EXERCISE PROMPT:
Retype the listing exactly, minus its pictures.

WORKING DATA:
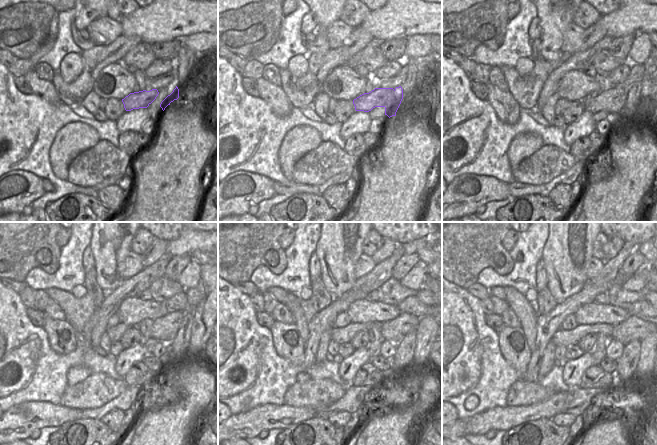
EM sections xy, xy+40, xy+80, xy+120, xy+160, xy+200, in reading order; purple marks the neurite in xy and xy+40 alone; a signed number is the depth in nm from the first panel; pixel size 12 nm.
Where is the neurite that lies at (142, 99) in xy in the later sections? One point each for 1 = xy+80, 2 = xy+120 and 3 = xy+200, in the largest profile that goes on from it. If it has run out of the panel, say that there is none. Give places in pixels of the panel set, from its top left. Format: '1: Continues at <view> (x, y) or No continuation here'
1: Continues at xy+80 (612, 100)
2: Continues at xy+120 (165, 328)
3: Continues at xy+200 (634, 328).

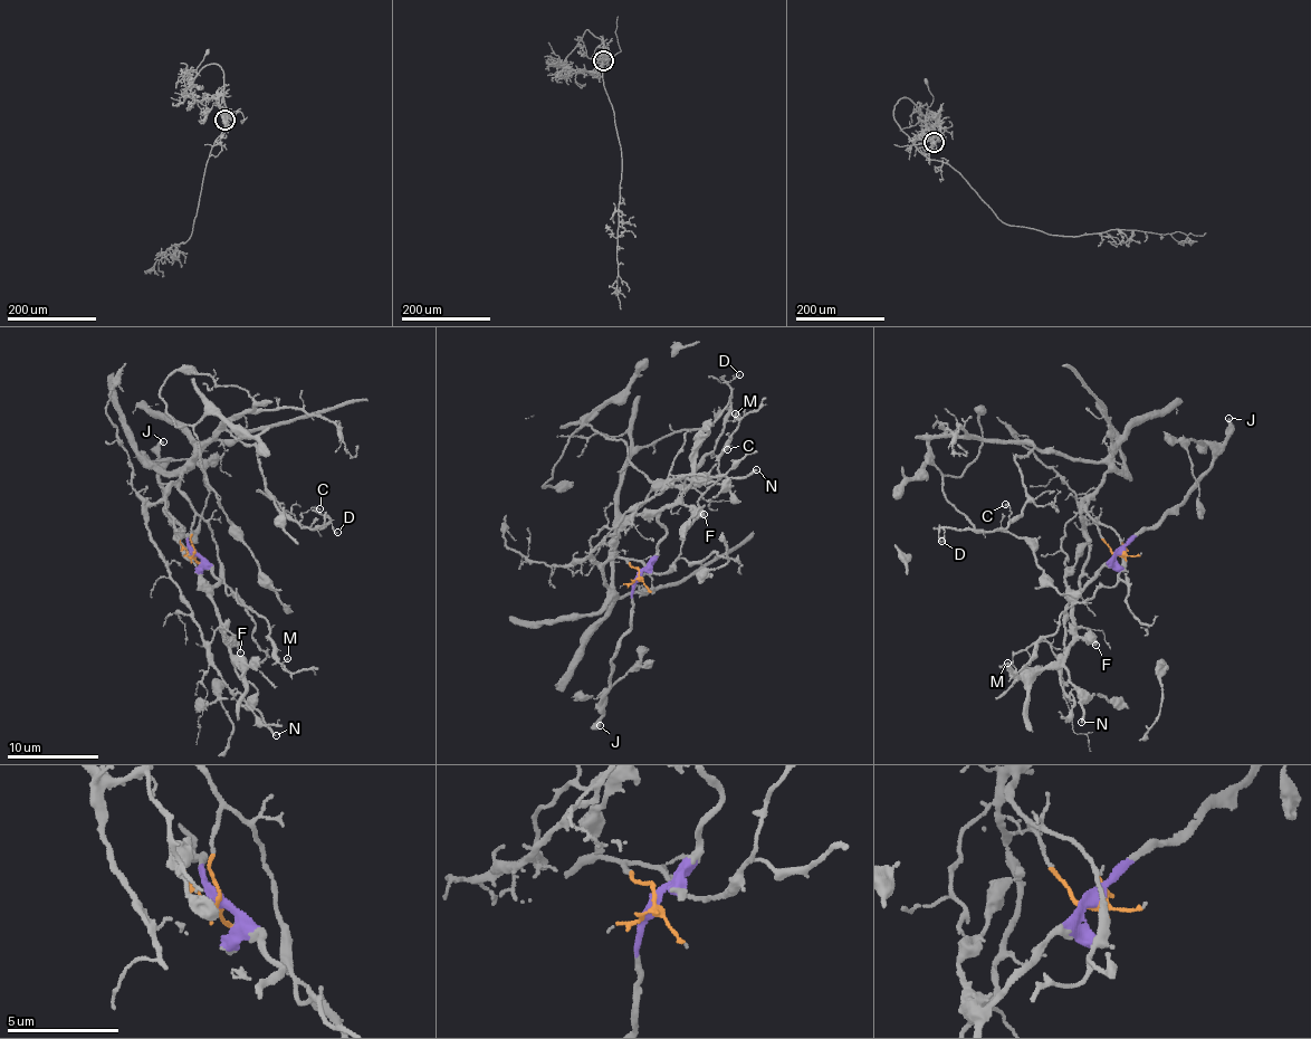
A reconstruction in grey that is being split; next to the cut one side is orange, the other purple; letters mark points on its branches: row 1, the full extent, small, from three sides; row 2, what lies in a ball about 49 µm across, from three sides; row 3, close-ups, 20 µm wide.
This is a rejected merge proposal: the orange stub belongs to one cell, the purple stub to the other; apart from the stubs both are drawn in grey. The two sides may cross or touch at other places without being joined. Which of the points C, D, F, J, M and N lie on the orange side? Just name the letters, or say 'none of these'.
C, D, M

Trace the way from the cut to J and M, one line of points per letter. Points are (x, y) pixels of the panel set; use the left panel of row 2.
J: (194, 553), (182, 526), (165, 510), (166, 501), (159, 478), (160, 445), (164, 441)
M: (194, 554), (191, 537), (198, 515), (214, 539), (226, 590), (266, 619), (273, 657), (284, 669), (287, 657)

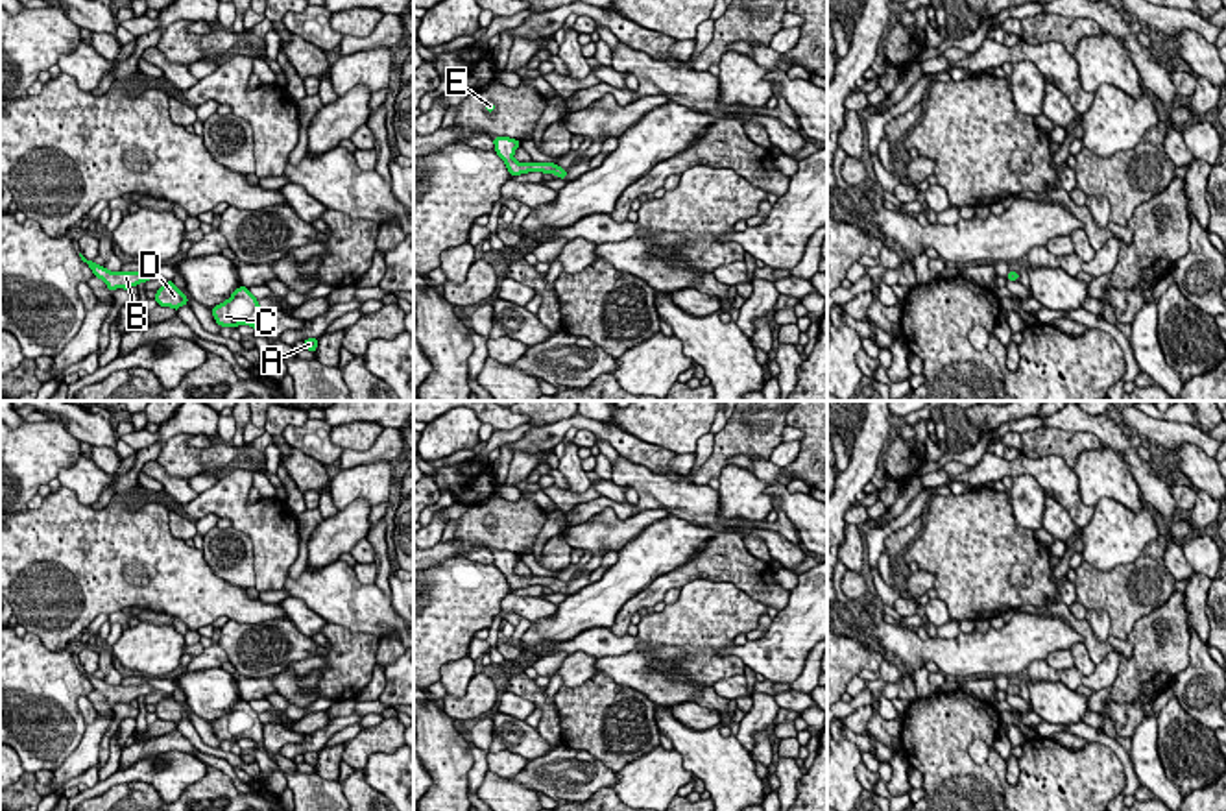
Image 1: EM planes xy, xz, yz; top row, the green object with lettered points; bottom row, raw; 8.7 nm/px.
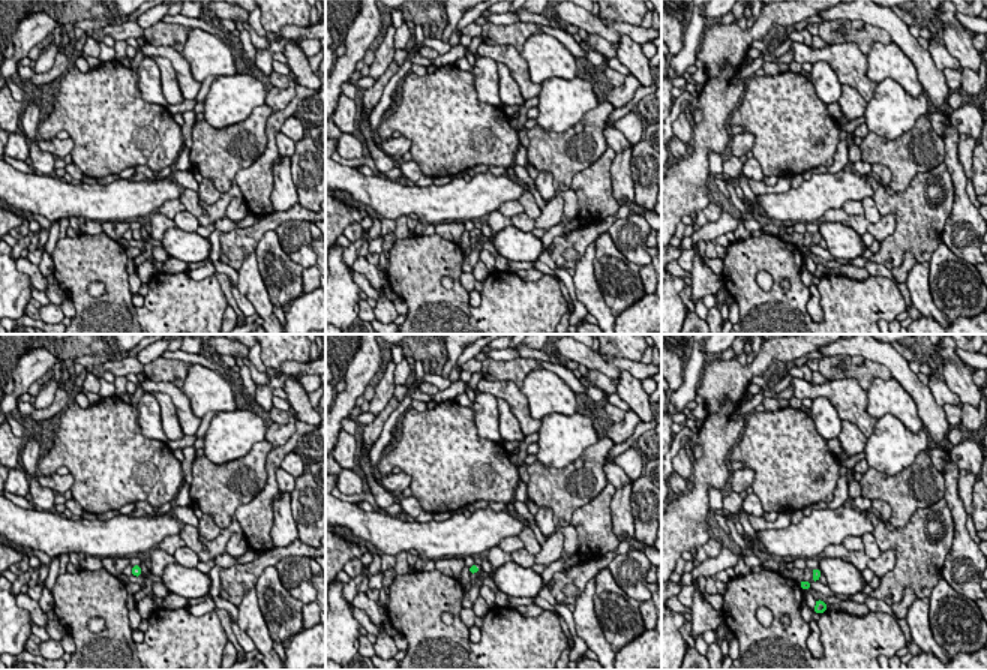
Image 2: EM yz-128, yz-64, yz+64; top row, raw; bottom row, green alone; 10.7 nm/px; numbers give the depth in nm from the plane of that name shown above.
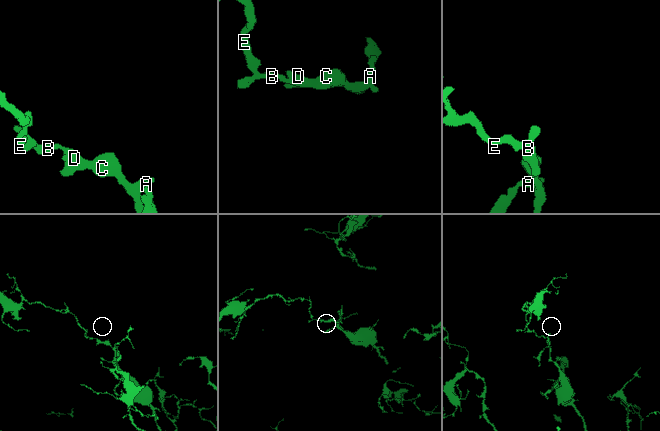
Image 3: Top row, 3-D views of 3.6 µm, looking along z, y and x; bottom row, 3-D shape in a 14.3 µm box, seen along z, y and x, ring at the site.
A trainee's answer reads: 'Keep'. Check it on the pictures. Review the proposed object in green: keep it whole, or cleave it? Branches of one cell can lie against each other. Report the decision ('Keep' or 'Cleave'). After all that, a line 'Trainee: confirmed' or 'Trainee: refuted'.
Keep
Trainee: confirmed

TASK RESULT:
EM sections xy, xy+40, xy+80, xy+120, xy+160, xy+200, in reading order; purple marks the neurite in xy and xy+40 alone; a signed number is the depth in nm from the first panel; pixel size 12 nm.
Where is the neurite that lies at (142, 99) in xy in the later sections? One point each for 1 = xy+80, 2 = xy+120 and 3 = xy+200, in the largest profile that goes on from it. If it has run out of the panel, say that there is none. Give places in pixels of the panel set, from its top left. Format: '1: Continues at <view> (x, y) or No continuation here'
1: Continues at xy+80 (612, 100)
2: Continues at xy+120 (165, 328)
3: Continues at xy+200 (634, 328).

A reconstruction in grey that is being split; next to the cut one side is orange, the other purple; letters mark points on its branches: row 1, the full extent, small, from three sides; row 2, what lies in a ball about 49 µm across, from three sides; row 3, close-ups, 20 µm wide.
This is a rejected merge proposal: the orange stub belongs to one cell, the purple stub to the other; apart from the stubs both are drawn in grey. The two sides may cross or touch at other places without being joined. Which of the points C, D, F, J, M and N lie on the orange side? Just name the letters, or say 'none of these'.
C, D, M

Trace the way from the cut to J and M, one line of points per letter. Points are (x, y) pixels of the panel set; use the left panel of row 2.
J: (194, 553), (182, 526), (165, 510), (166, 501), (159, 478), (160, 445), (164, 441)
M: (194, 554), (191, 537), (198, 515), (214, 539), (226, 590), (266, 619), (273, 657), (284, 669), (287, 657)

Image 1: EM planes xy, xz, yz; top row, the green object with lettered points; bottom row, raw; 8.7 nm/px.
Image 2: EM yz-128, yz-64, yz+64; top row, raw; bottom row, green alone; 10.7 nm/px; numbers give the depth in nm from the plane of that name shown above.
Image 3: Top row, 3-D views of 3.6 µm, looking along z, y and x; bottom row, 3-D shape in a 14.3 µm box, seen along z, y and x, ring at the site.
A trainee's answer reads: 'Keep'. Check it on the pictures. Review the proposed object in green: keep it whole, or cleave it? Branches of one cell can lie against each other. Report the decision ('Keep' or 'Cleave'). After all that, a line 'Trainee: confirmed' or 'Trainee: refuted'.
Keep
Trainee: confirmed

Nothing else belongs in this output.